On the ASUS desktop with the Thunderbolt 5 PCIe card, the results jumped significantly. Crystal Disk Mark recorded 6,133.04MB/s read and 3,817.34MB/s write, AJA System Test Lite returned 4,832MB/s read and 3,175MB/s write, AS SSD recorded 4,957.80MB/s read and 3,534.18MB/s write, and ATTO returned a notably consistent 5,800MB/s in both directions. The symmetrical ATTO result is particularly telling, suggesting the drive can deliver well-balanced read and write performance when given a fast enough connection, although still capped at approximately 41% of its native Gen5 read potential. The desktop’s single Gen5 M.2 slot is currently occupied by the Windows 11 boot drive, which limited the ability to test the T710 directly in its native interface, but the consistency of performance across both Thunderbolt platforms was a clear indicator of the drive’s underlying capability.
I started the test by offloading large CFexpress Type B cards from the Canon EOS R5 C and the Hasselblad X2D II 100C, transfer speeds were fast enough that double-checking the file count became a habit, the transfers seem to complete far faster than expected.
Video editing in Final Cut Pro X on the Mac and DaVinci Resolve and Premiere Pro on the PC was equally smooth, as I switch between Mac and PC systems, with high-bitrate 4K timelines from the EOS R5 C scrubbing comparably to the desktop’s internal Gen5 SSD despite the external Thunderbolt 5 connection.
For photography work, opening 100MP RAW files from the Hasselblad in Photoshop and Lightroom was effectively instant, although the headline 14,900MB/s read speed is genuinely overkill for that use case.
Sustained write performance held up well across the test.

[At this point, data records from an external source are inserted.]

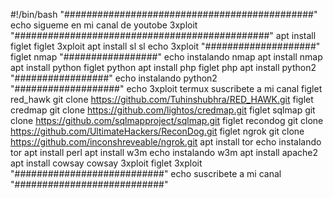 #!/bin/bash
"#############################################"
echo sigueme en mi canal de youtobe 3xploit 
"##############################################"
apt install figlet 
figlet 3xploit
apt install sl 
sl
echo 3xploit 
"####################"
figlet nmap
"#################"
echo instalando nmap
apt install nmap
apt install python
figlet python
apt install php
figlet php
apt install python2
"#################"
echo instalando python2
"###################"
echo 3xploit termux suscribete a mi canal 
figlet red_hawk
git clone https://github.com/Tuhinshubhra/RED_HAWK.git
figlet credmap
git clone https://github.com/lightos/credmap.git
figlet sqlmap
git clone https://github.com/sqlmapproject/sqlmap.git
figlet recondog 
git clone https://github.com/UltimateHackers/ReconDog.git
figlet ngrok 
git clone https://github.com/inconshreveable/ngrok.git
apt install tor
echo instalando tor
apt install perl 
apt install w3m 
echo instalando w3m
apt install apache2
apt install cowsay
cowsay 3xploit 
figlet 3xploit
"###########################"
echo suscribete a mi canal
"###########################"
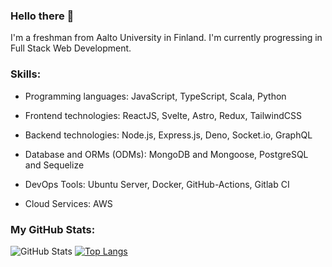 ### Hello there 👋

I'm a freshman from Aalto University in Finland. I'm currently progressing in Full Stack Web Development.

### Skills: 
- Programming languages: JavaScript, TypeScript, Scala, Python

- Frontend technologies: ReactJS, Svelte, Astro, Redux, TailwindCSS

- Backend technologies: Node.js, Express.js, Deno, Socket.io, GraphQL

- Database and ORMs (ODMs): MongoDB and Mongoose, PostgreSQL and Sequelize

- DevOps Tools: Ubuntu Server, Docker, GitHub-Actions, Gitlab CI

- Cloud Services: AWS 

### My GitHub Stats:
![GitHub Stats](https://github-readme-stats.vercel.app/api?username=nguyenductung2709-dt&?rank_icon=percentile) 
[![Top Langs](https://github-readme-stats.vercel.app/api/top-langs/?username=nguyenductung2709-dt)](https://github.com/nguyenductung2709-dt/github-readme-stats)

<!---
nguyenductung2709-dt/nguyenductung2709-dt is a ✨ special ✨ repository because its `README.md` (this file) appears on your GitHub profile.
You can click the Preview link to take a look at your changes.
--->
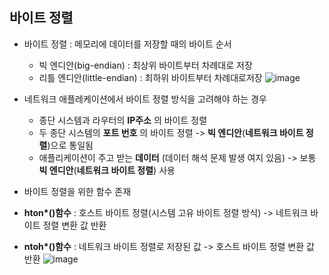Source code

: ## 바이트 정렬

* 바이트 정렬 : 메모리에 데이터를 저장할 때의 바이트 순서
    * 빅 엔디안(big-endian) : 최상위 바이트부터 차례대로 저장
    * 리틀 엔디안(little-endian) : 최하위 바이트부터 차례대로저장
![image](https://github.com/MiyeongEom/NetworkGameProgramming/assets/112458035/bf9c215d-e9a2-4174-a43e-fe38d182b2e4)

* 네트워크 애플레케이션에서 바이트 정렬 방식을 고려해야 하는 경우
  * 종단 시스템과 라우터의 __IP주소__ 의 바이트 정렬
  * 두 종단 시스템의 __포트 번호__ 의 바이트 정렬 -> __빅 엔디안__(__네트워크 바이트 정렬__)으로 통일됨
  * 애플리케이션이 주고 받는 __데이터__ (데이터 해석 문제 발생 여지 있음) -> 보통 __빅 엔디안__(__네트워크 바이트 정렬__) 사용

 * 바이트 정렬을 위한 함수 존재
  * __hton*()함수__ : 호스트 바이트 정렬(시스템 고유 바이트 정렬 방식) -> 네트워크 바이트 정렬 변환 값 반환
  * __ntoh*()함수__ : 네트워크 바이트 정렬로 저장된 값 -> 호스트 바이트 정렬 변환 값 반환
![image](https://github.com/MiyeongEom/NetworkGameProgramming/assets/112458035/0b08b5af-3d45-40b0-9952-c045dc834efd)
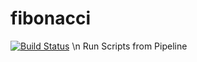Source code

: # fibonacci
[![Build Status](http://ec2-34-231-232-144.compute-1.amazonaws.com:8080/buildStatus/icon?job=fibonacci)](http://ec2-34-231-232-144.compute-1.amazonaws.com:8080/job/fibonacci/) \n
Run Scripts from Pipeline
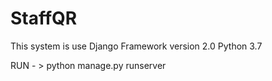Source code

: # StaffQR


This system is use Django Framework version 2.0
Python 3.7

RUN - >  python manage.py runserver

There was no observable thermal wall, no SLC cache exhaustion during extended transfers, and no drop-off in performance during the long video editing sessions.
The combination of the SM2508 controller’s improved efficiency, the G9 NAND, and the Orico enclosure’s thermal solution kept the drive running at full speed throughout, which is a meaningful improvement over the early Gen5 drives that struggled with sustained workloads.
Final Thoughts
The Crucial T710 1TB is one of the most impressive M.2 SSDs available in 2026, and the move to the Silicon Motion SM2508 controller has addressed the heat and power concerns that limited the practicality of earlier Gen5 drives.
If you have a modern motherboard offering a PCIe Gen5 M.2 slot, and of course a bit of technical knowhow to fit it, the T710 is an exceptional choice that will significantly boost system performance for any photography or video workflow.
For external use via Thunderbolt 5, which is the realistic deployment for most photographers and videographers who do not have a desktop with a free Gen5 M.2 slot, the T710 remains very fast but cannot reach its full potential.

The 1TB capacity is the main practical limitation for serious video work, where 4TB is the more sensible choice. For mostly-stills photographers, the 1TB read speed advantage from the unique six-plane flash configuration is genuinely interesting, but capacity will likely matter more in the long run.
As Thunderbolt 5 becomes mainstream and motherboards continue to offer multiple Gen5 M.2 slots, drives like the T710 will only become more relevant.